Abstract:
"Sri Lankan E-Commerce platforms are rapidly evolving, Understanding the sentiment through
reviews has become a critical challenge, particularly due to the prevalent use of code-mixed and
code-switched that combines English with Sinhalese known as Singlish. This linguistic complexity
significantly hinders automated opinion mining tools, which are preliminary designed for
monolingual text. As a result, businesses and researchers, alike must rely on a manual labour to
decipher these reviews. This process is not only time consuming but also requires a nuanced
understanding of both English and Sinhalese. The dependency on human analysis limits the
scalability of the sentiment extraction and poses a significant bottleneck in harnessing the full
potential of consumer feedback. This study aims to address the gap in the automated Sentiment
Analysis for Singlish reviews on Sri Lankan E-Commerce platforms, highlighting the need for
advanced solutions that can navigate the intricacies of code-switching and code-mixing to extract
the sentiments efficiently and accurately.

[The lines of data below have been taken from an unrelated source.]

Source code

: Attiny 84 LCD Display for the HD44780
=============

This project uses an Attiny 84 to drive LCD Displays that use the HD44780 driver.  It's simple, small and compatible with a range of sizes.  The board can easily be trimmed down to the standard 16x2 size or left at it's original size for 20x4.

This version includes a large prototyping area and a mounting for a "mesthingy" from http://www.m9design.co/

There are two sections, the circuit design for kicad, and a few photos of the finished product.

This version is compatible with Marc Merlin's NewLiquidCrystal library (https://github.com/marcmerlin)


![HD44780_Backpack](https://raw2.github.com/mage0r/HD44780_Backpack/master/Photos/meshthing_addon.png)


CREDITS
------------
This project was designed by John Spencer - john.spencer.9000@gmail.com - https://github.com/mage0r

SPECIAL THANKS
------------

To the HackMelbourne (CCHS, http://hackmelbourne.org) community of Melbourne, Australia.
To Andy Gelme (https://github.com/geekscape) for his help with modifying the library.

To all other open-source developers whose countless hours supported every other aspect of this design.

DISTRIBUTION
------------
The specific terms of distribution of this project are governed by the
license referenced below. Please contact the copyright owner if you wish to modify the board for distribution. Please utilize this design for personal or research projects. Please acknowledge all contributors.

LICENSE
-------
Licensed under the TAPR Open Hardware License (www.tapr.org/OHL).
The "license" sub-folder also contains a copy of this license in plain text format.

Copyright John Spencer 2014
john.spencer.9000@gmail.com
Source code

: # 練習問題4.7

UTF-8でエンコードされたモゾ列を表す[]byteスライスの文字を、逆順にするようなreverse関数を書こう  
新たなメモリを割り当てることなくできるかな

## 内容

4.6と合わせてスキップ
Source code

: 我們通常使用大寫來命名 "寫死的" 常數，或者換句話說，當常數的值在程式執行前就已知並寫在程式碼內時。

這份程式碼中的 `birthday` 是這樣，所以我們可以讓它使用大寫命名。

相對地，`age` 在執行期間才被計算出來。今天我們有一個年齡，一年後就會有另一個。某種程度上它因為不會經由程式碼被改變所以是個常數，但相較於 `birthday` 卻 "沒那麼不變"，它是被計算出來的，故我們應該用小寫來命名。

To tackle the challenge of analysing sentiment in Singlish reviews on Sri Lankan E-Commerce
platforms, the author proposed an innovative solution that circumvents the complexities of code-
mixed and code-switched language. The Core of this solution involves initially taking the raw,
code-mixed code-switched reviews and transforming them into pure Sinhala Unicode through a
sophisticated transliteration process. This critical step ensures that the linguistic nuances and
cultural context embedded in the original reviews are preserved and made more accessible for
computational analysis. Following transliteration, the Sinhala Unicode texts are then translated
into English, creating a uniform dataset that is more amendable to analysis with conventional NLP
techniques. By employing variety of NLP methodologies to this translated corpus, the study
efficiently extracts and interprets the sentiment expressed in the original reviews.
When evaluating the results, the study compared several ML models, notably Naïve Bayes and
Random Forest gave the best results. Leveraging these insights, an ensemble of these two models
further enhanced key performance metrics – F1 Score, Precision and Recall. This approach
underscored the potential of combining ML techniques to more accurately interpret consumer
sentiments."